25 M/S is possible only if Fiber is put deeper into residential neighborhoods, but not necessarily directly to homes. In terms of distance the requirement for ADSL is far more stringent compared to DSL. FTTN/FTTB/FTTX/FTT? are acronyms used to justify fiber closest to the end user.

ADSL and DSL are in no way similar because there is too much of fiber in ADSL.
paolo.franzoi 12/5/2012 | 1:30:12 AM
re: DSL Revival
DSL - Generic acronym for all DSL flavors.

ADSL2+ - One of those variants.

The basic need for ADSL2+ to reach 24 Mb/s is around 5 Kft. Given the bandwidth used, that is pretty close to the Shannon/Nyquist limit given the alloted power for transmit.

Rate/Reach curves for all DSL types converge around 8 - 9 Kft. This is the point at which (given the FCC power limit and the desire to support baseband voice on the same line) the Shannon/Nyquist limits rule the technology.

Interesting to note that none of the SBC folks who would be in charge of making this happen had any idea that this was coming.

seven
Scott Raynovich 12/5/2012 | 1:30:09 AM
re: DSL Revival "Interesting to note that none of the SBC folks who would be in charge of making this happen had any idea that this was coming."

Seven,

That's interesting. Are you saying that the technology planning staff at SBC had no input into the now-famous "$6B FTTN program" announced by Whitacre?

If not, then what are they working on?

I'm curious as to what you think about current broadband access architectures and which strategies would be most cost-effective in getting the most broadband to the market as fast as possible.

--Scott
paolo.franzoi 12/5/2012 | 1:30:06 AM
re: DSL Revival
If you read the Whitacre stuff carefully and spoke to SBC, you would find that this is not an incremental budget at all. There is in fact a small incremental budget of up to around 10% of the amount you listed if things go swimmingly.

Its rather a game to play to show the regulators that SBC is playing just like BellSouth and Verizon. They are saying thank you regulators and keep up the good work.

As for Broadband Architectures, Cable did its investment so it has its lead. If you mean triple play with HDTV support, BellSouth has the right idea. However, they know that they are just spending money to spend it again on Fiber Access. It frustrates them terribly. If you are talking about pure high speed Internet Access, the DSL architectures today seem to be working just fine. In the long run, Verizon is taking the approach that will cost the least amount of capex. They are driving to the ultimate solution and skipping the intermediate steps (one wonders if Sprint PCS now wishes they had copied this model from Verizon Wireless).

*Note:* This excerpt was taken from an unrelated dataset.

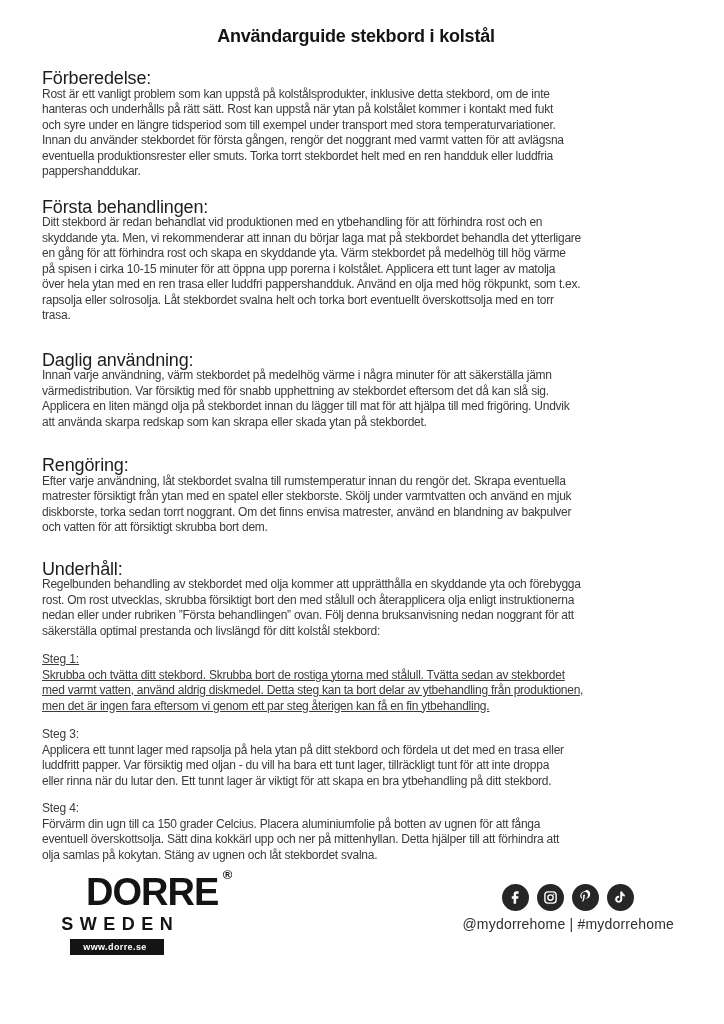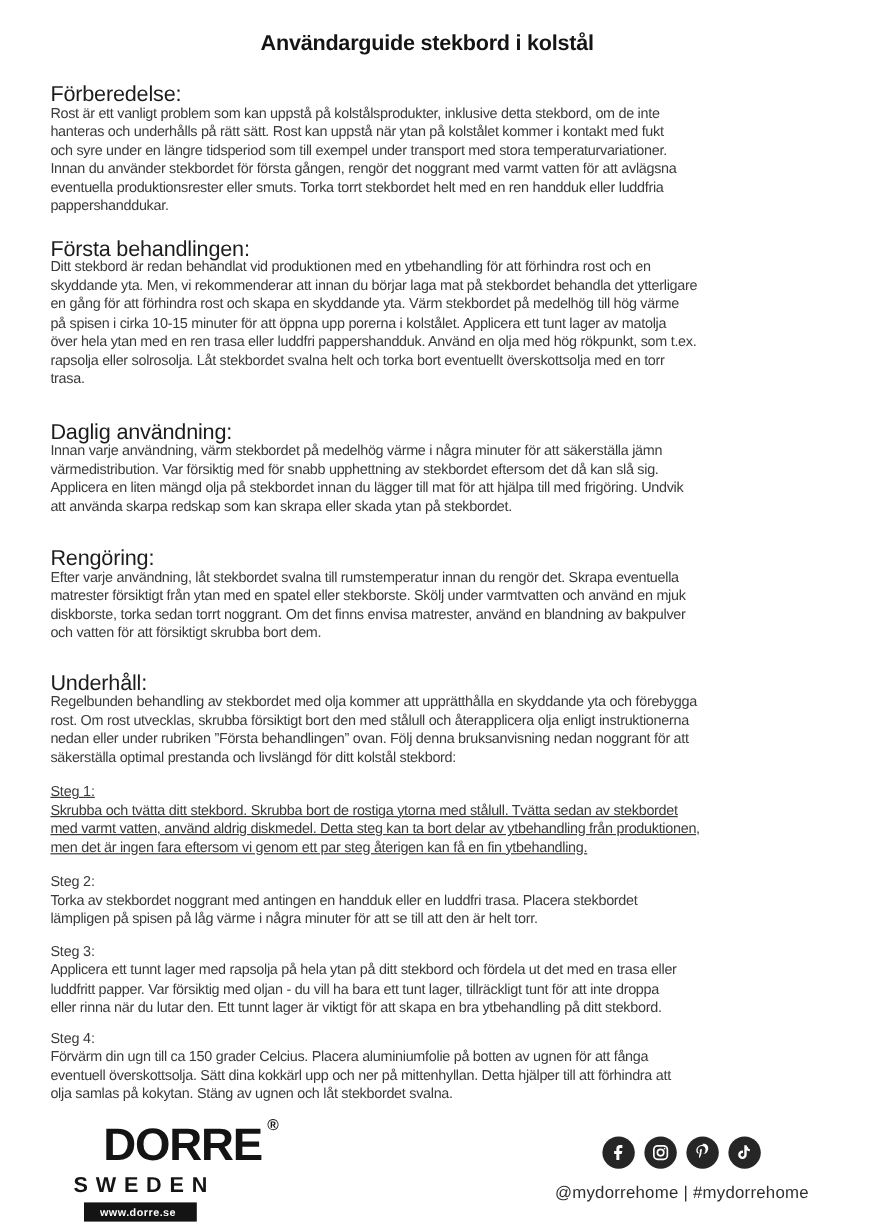"Steg 2:" section.sec { html: <section> <h2>Steg 2:</h2> <div>Torka av stekbordet noggrant med antingen en handduk eller en luddfri trasa. Placera stekbordet lämpligen på spisen på låg värme i några minuter för att se till att den är helt torr.</div> </section> -> none }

I note that you did not notice BellSouth's announcement from the day before about Video over DSL trials. That is significantly more real than what Whitacre said.

seven
paolo.franzoi 12/5/2012 | 1:29:38 AM
re: DSL Revival
From a high level viewpoint, SBC has talked about FTTN for over a year. The Senior Tech guys found out about this announcement say 24 hours before it went out.

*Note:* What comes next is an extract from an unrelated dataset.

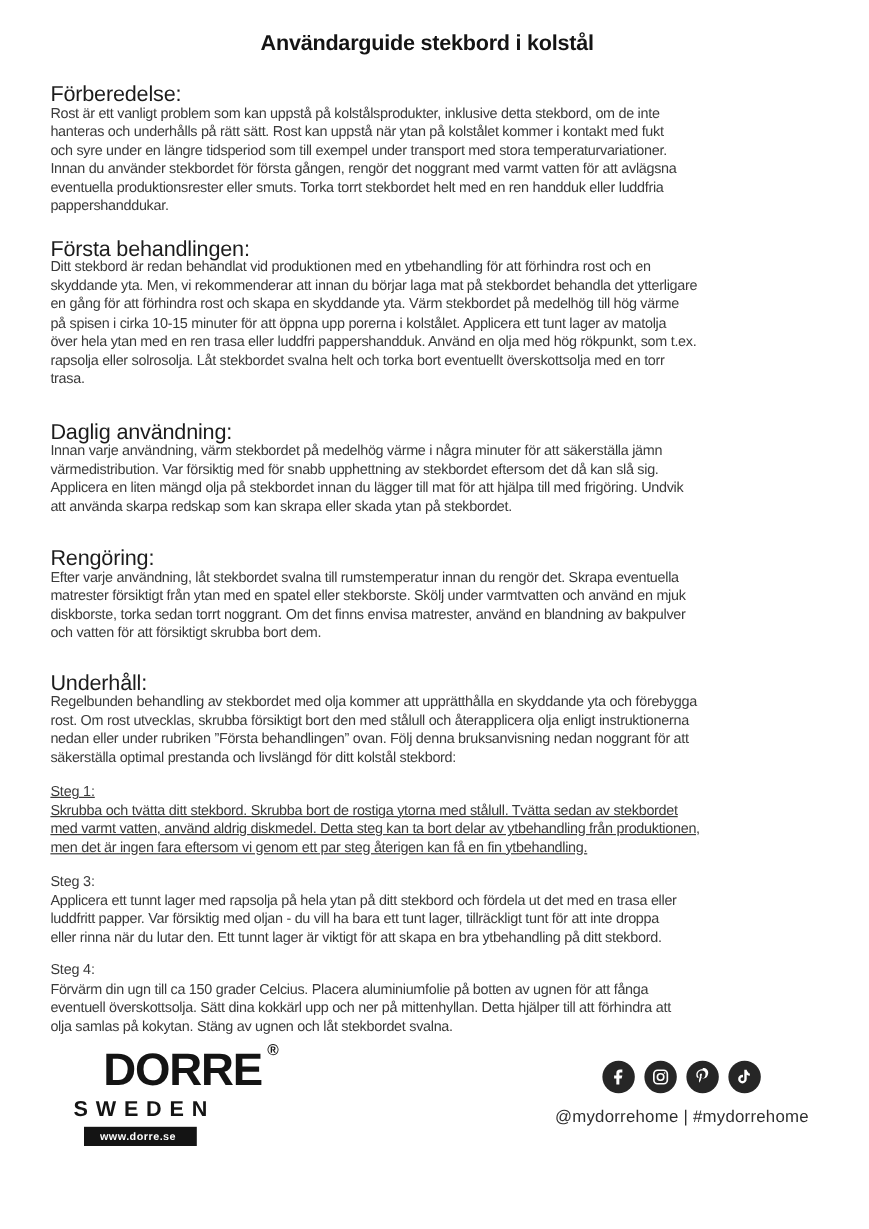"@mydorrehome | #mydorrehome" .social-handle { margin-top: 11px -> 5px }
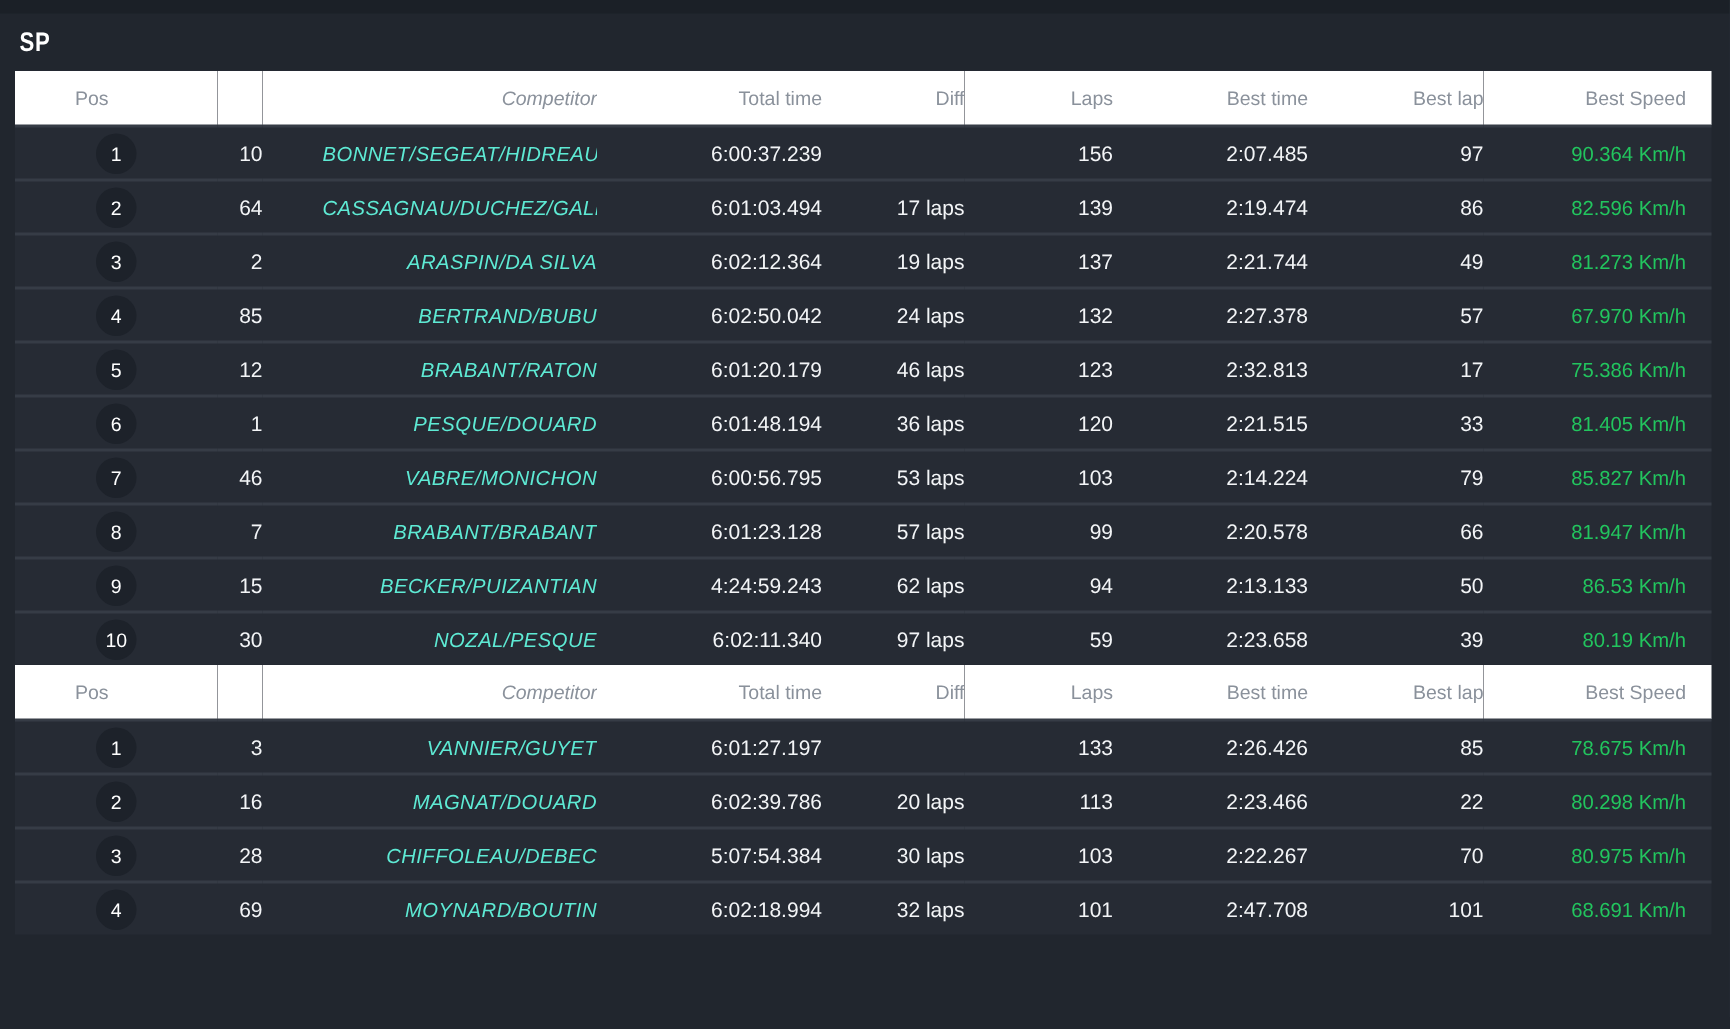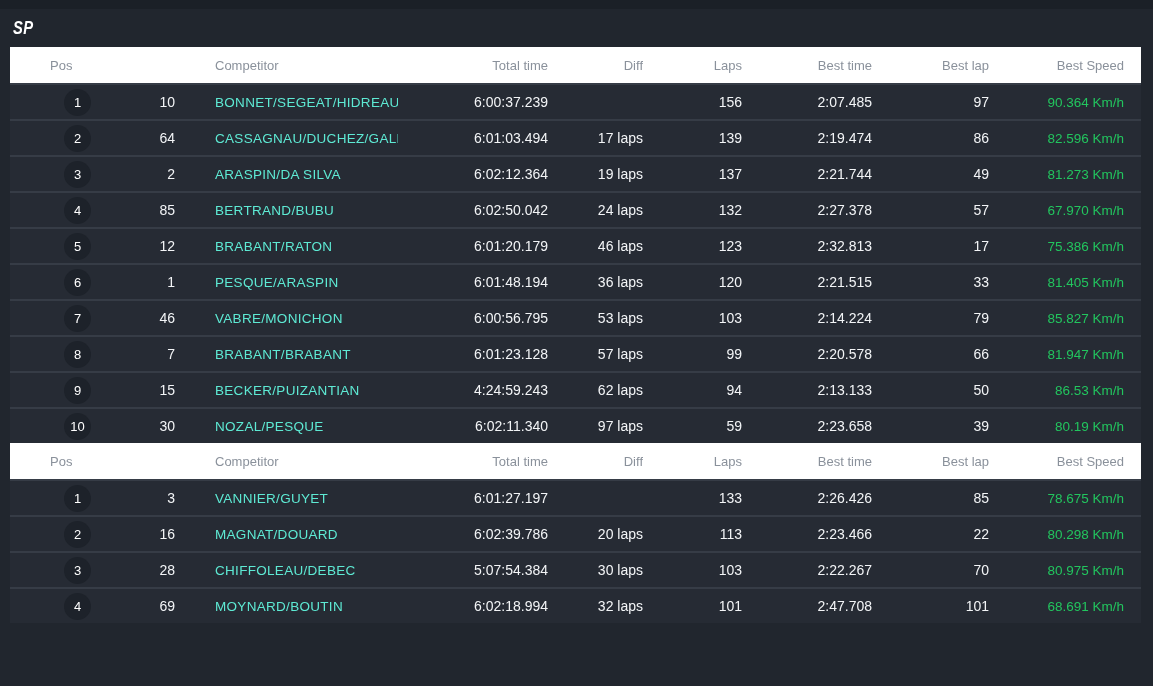"SP" .section-title { font-style: italic -> none }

There is nothing specific going on in TRI to support this yet.

seven
Scott Raynovich 12/5/2012 | 1:29:38 AM
re: DSL Revival "If you read the Whitacre stuff carefully and spoke to SBC, you would find that this is not an incremental budget at all."

So you are talking about the budgeting aspect, not the technology. Obviously the engineers "knew this was coming," because they had been working on it.
Scott Raynovich 12/5/2012 | 1:29:37 AM
re: DSL Revival "From a high level viewpoint, SBC has talked about FTTN for over a year. The Senior Tech guys found out about this announcement say 24 hours before it went out."

Well, I guess they should read the paper. Or LR (lol). All kidding aside, this conflicts with what I've heard. I'm curious as to where you get your information.
paolo.franzoi 12/5/2012 | 1:29:35 AM
re: DSL Revival
My sources are within TRI. Beyond that I will not give names or additional details.

seven
dodo 12/5/2012 | 1:29:34 AM
re: DSL Revival Scott
it is SBC Technology Resources Inc (TRI), which is headquartered in Austin, TX.